[Data entries]

######

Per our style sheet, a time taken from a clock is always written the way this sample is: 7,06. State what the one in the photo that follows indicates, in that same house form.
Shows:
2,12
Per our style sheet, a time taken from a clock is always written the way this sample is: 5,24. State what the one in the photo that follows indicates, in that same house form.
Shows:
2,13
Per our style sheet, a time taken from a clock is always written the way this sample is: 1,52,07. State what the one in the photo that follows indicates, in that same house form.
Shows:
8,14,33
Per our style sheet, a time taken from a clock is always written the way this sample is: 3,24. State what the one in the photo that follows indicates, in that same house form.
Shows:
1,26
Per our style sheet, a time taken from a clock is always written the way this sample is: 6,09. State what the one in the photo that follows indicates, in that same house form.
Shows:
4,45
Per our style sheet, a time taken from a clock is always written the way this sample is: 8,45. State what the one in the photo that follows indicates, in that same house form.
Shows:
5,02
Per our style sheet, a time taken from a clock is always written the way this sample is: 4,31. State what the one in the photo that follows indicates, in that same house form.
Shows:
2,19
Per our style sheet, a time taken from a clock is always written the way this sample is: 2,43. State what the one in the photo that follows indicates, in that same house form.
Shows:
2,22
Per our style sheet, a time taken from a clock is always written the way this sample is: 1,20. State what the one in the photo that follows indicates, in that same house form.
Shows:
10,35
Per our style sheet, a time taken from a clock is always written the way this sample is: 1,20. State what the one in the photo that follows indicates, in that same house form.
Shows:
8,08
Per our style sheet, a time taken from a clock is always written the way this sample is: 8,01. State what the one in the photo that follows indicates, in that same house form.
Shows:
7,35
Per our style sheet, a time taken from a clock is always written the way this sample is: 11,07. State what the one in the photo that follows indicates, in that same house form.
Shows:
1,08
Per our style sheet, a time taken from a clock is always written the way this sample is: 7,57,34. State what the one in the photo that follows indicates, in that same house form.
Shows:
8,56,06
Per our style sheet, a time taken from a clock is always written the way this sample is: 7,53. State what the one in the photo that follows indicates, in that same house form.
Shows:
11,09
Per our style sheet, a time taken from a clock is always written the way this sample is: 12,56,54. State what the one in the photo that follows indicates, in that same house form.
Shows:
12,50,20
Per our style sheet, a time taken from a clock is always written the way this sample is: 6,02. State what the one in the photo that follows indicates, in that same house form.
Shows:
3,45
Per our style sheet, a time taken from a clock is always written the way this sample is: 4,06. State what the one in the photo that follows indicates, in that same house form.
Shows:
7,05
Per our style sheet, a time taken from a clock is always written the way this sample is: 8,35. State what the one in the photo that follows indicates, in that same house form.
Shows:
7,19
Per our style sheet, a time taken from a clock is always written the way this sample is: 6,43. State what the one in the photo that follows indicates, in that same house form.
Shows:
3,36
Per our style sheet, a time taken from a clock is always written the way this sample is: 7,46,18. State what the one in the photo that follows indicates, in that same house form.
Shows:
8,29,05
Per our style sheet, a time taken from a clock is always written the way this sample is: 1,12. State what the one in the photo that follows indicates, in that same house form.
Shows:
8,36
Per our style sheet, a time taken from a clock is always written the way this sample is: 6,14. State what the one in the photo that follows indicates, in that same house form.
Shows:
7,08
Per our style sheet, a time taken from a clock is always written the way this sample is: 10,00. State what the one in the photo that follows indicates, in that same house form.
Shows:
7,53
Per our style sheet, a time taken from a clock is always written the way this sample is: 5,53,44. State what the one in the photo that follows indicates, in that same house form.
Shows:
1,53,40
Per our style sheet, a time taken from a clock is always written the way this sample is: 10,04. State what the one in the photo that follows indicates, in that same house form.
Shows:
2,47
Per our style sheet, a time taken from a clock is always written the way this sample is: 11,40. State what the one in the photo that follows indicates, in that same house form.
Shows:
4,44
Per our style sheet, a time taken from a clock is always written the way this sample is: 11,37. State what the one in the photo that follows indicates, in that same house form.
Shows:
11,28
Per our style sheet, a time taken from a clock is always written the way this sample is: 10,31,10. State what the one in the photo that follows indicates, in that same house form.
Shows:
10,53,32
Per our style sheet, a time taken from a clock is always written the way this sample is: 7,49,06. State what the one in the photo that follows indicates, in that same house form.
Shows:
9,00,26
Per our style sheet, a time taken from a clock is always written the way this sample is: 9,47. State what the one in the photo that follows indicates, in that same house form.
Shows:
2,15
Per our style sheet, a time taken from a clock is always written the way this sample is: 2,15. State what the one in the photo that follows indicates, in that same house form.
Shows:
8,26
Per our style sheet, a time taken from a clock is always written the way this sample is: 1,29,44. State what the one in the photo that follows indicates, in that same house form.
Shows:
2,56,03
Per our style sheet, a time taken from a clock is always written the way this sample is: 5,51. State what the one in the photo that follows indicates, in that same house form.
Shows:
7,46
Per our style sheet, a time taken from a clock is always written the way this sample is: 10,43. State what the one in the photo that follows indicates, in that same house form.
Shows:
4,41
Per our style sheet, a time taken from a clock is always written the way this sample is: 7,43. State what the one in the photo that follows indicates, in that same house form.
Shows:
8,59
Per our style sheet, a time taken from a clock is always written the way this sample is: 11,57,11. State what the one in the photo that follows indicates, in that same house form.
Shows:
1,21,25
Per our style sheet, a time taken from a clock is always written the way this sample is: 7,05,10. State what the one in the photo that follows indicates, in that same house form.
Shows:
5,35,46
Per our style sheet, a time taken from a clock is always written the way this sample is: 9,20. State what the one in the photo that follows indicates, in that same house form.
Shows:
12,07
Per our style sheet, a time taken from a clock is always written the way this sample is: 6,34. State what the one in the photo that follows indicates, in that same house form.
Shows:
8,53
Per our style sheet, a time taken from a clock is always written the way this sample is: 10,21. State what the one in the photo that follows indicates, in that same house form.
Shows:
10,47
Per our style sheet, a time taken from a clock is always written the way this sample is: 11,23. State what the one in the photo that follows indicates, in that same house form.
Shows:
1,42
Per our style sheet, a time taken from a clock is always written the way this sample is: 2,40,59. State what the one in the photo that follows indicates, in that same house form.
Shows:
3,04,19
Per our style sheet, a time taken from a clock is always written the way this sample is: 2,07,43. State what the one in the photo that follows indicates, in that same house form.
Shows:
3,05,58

######

CHALLENGE:
Recast every line of the rows above as a Markdown table with the columns "No." and "Line," numbering each line in order and omitting blank lines.

RESULT FOR THIS EXERCISE:
| No. | Line |
|---|---|
| 1 | Per our style sheet, a time taken from a clock is always written the way this sample is: 7,06. State what the one in the photo that follows indicates, in that same house form. |
| 2 | Shows: |
| 3 | 2,12 |
| 4 | Per our style sheet, a time taken from a clock is always written the way this sample is: 5,24. State what the one in the photo that follows indicates, in that same house form. |
| 5 | Shows: |
| 6 | 2,13 |
| 7 | Per our style sheet, a time taken from a clock is always written the way this sample is: 1,52,07. State what the one in the photo that follows indicates, in that same house form. |
| 8 | Shows: |
| 9 | 8,14,33 |
| 10 | Per our style sheet, a time taken from a clock is always written the way this sample is: 3,24. State what the one in the photo that follows indicates, in that same house form. |
| 11 | Shows: |
| 12 | 1,26 |
| 13 | Per our style sheet, a time taken from a clock is always written the way this sample is: 6,09. State what the one in the photo that follows indicates, in that same house form. |
| 14 | Shows: |
| 15 | 4,45 |
| 16 | Per our style sheet, a time taken from a clock is always written the way this sample is: 8,45. State what the one in the photo that follows indicates, in that same house form. |
| 17 | Shows: |
| 18 | 5,02 |
| 19 | Per our style sheet, a time taken from a clock is always written the way this sample is: 4,31. State what the one in the photo that follows indicates, in that same house form. |
| 20 | Shows: |
| 21 | 2,19 |
| 22 | Per our style sheet, a time taken from a clock is always written the way this sample is: 2,43. State what the one in the photo that follows indicates, in that same house form. |
| 23 | Shows: |
| 24 | 2,22 |
| 25 | Per our style sheet, a time taken from a clock is always written the way this sample is: 1,20. State what the one in the photo that follows indicates, in that same house form. |
| 26 | Shows: |
| 27 | 10,35 |
| 28 | Per our style sheet, a time taken from a clock is always written the way this sample is: 1,20. State what the one in the photo that follows indicates, in that same house form. |
| 29 | Shows: |
| 30 | 8,08 |
| 31 | Per our style sheet, a time taken from a clock is always written the way this sample is: 8,01. State what the one in the photo that follows indicates, in that same house form. |
| 32 | Shows: |
| 33 | 7,35 |
| 34 | Per our style sheet, a time taken from a clock is always written the way this sample is: 11,07. State what the one in the photo that follows indicates, in that same house form. |
| 35 | Shows: |
| 36 | 1,08 |
| 37 | Per our style sheet, a time taken from a clock is always written the way this sample is: 7,57,34. State what the one in the photo that follows indicates, in that same house form. |
| 38 | Shows: |
| 39 | 8,56,06 |
| 40 | Per our style sheet, a time taken from a clock is always written the way this sample is: 7,53. State what the one in the photo that follows indicates, in that same house form. |
| 41 | Shows: |
| 42 | 11,09 |
| 43 | Per our style sheet, a time taken from a clock is always written the way this sample is: 12,56,54. State what the one in the photo that follows indicates, in that same house form. |
| 44 | Shows: |
| 45 | 12,50,20 |
| 46 | Per our style sheet, a time taken from a clock is always written the way this sample is: 6,02. State what the one in the photo that follows indicates, in that same house form. |
| 47 | Shows: |
| 48 | 3,45 |
| 49 | Per our style sheet, a time taken from a clock is always written the way this sample is: 4,06. State what the one in the photo that follows indicates, in that same house form. |
| 50 | Shows: |
| 51 | 7,05 |
| 52 | Per our style sheet, a time taken from a clock is always written the way this sample is: 8,35. State what the one in the photo that follows indicates, in that same house form. |
| 53 | Shows: |
| 54 | 7,19 |
| 55 | Per our style sheet, a time taken from a clock is always written the way this sample is: 6,43. State what the one in the photo that follows indicates, in that same house form. |
| 56 | Shows: |
| 57 | 3,36 |
| 58 | Per our style sheet, a time taken from a clock is always written the way this sample is: 7,46,18. State what the one in the photo that follows indicates, in that same house form. |
| 59 | Shows: |
| 60 | 8,29,05 |
| 61 | Per our style sheet, a time taken from a clock is always written the way this sample is: 1,12. State what the one in the photo that follows indicates, in that same house form. |
| 62 | Shows: |
| 63 | 8,36 |
| 64 | Per our style sheet, a time taken from a clock is always written the way this sample is: 6,14. State what the one in the photo that follows indicates, in that same house form. |
| 65 | Shows: |
| 66 | 7,08 |
| 67 | Per our style sheet, a time taken from a clock is always written the way this sample is: 10,00. State what the one in the photo that follows indicates, in that same house form. |
| 68 | Shows: |
| 69 | 7,53 |
| 70 | Per our style sheet, a time taken from a clock is always written the way this sample is: 5,53,44. State what the one in the photo that follows indicates, in that same house form. |
| 71 | Shows: |
| 72 | 1,53,40 |
| 73 | Per our style sheet, a time taken from a clock is always written the way this sample is: 10,04. State what the one in the photo that follows indicates, in that same house form. |
| 74 | Shows: |
| 75 | 2,47 |
| 76 | Per our style sheet, a time taken from a clock is always written the way this sample is: 11,40. State what the one in the photo that follows indicates, in that same house form. |
| 77 | Shows: |
| 78 | 4,44 |
| 79 | Per our style sheet, a time taken from a clock is always written the way this sample is: 11,37. State what the one in the photo that follows indicates, in that same house form. |
| 80 | Shows: |
| 81 | 11,28 |
| 82 | Per our style sheet, a time taken from a clock is always written the way this sample is: 10,31,10. State what the one in the photo that follows indicates, in that same house form. |
| 83 | Shows: |
| 84 | 10,53,32 |
| 85 | Per our style sheet, a time taken from a clock is always written the way this sample is: 7,49,06. State what the one in the photo that follows indicates, in that same house form. |
| 86 | Shows: |
| 87 | 9,00,26 |
| 88 | Per our style sheet, a time taken from a clock is always written the way this sample is: 9,47. State what the one in the photo that follows indicates, in that same house form. |
| 89 | Shows: |
| 90 | 2,15 |
| 91 | Per our style sheet, a time taken from a clock is always written the way this sample is: 2,15. State what the one in the photo that follows indicates, in that same house form. |
| 92 | Shows: |
| 93 | 8,26 |
| 94 | Per our style sheet, a time taken from a clock is always written the way this sample is: 1,29,44. State what the one in the photo that follows indicates, in that same house form. |
| 95 | Shows: |
| 96 | 2,56,03 |
| 97 | Per our style sheet, a time taken from a clock is always written the way this sample is: 5,51. State what the one in the photo that follows indicates, in that same house form. |
| 98 | Shows: |
| 99 | 7,46 |
| 100 | Per our style sheet, a time taken from a clock is always written the way this sample is: 10,43. State what the one in the photo that follows indicates, in that same house form. |
| 101 | Shows: |
| 102 | 4,41 |
| 103 | Per our style sheet, a time taken from a clock is always written the way this sample is: 7,43. State what the one in the photo that follows indicates, in that same house form. |
| 104 | Shows: |
| 105 | 8,59 |
| 106 | Per our style sheet, a time taken from a clock is always written the way this sample is: 11,57,11. State what the one in the photo that follows indicates, in that same house form. |
| 107 | Shows: |
| 108 | 1,21,25 |
| 109 | Per our style sheet, a time taken from a clock is always written the way this sample is: 7,05,10. State what the one in the photo that follows indicates, in that same house form. |
| 110 | Shows: |
| 111 | 5,35,46 |
| 112 | Per our style sheet, a time taken from a clock is always written the way this sample is: 9,20. State what the one in the photo that follows indicates, in that same house form. |
| 113 | Shows: |
| 114 | 12,07 |
| 115 | Per our style sheet, a time taken from a clock is always written the way this sample is: 6,34. State what the one in the photo that follows indicates, in that same house form. |
| 116 | Shows: |
| 117 | 8,53 |
| 118 | Per our style sheet, a time taken from a clock is always written the way this sample is: 10,21. State what the one in the photo that follows indicates, in that same house form. |
| 119 | Shows: |
| 120 | 10,47 |
| 121 | Per our style sheet, a time taken from a clock is always written the way this sample is: 11,23. State what the one in the photo that follows indicates, in that same house form. |
| 122 | Shows: |
| 123 | 1,42 |
| 124 | Per our style sheet, a time taken from a clock is always written the way this sample is: 2,40,59. State what the one in the photo that follows indicates, in that same house form. |
| 125 | Shows: |
| 126 | 3,04,19 |
| 127 | Per our style sheet, a time taken from a clock is always written the way this sample is: 2,07,43. State what the one in the photo that follows indicates, in that same house form. |
| 128 | Shows: |
| 129 | 3,05,58 |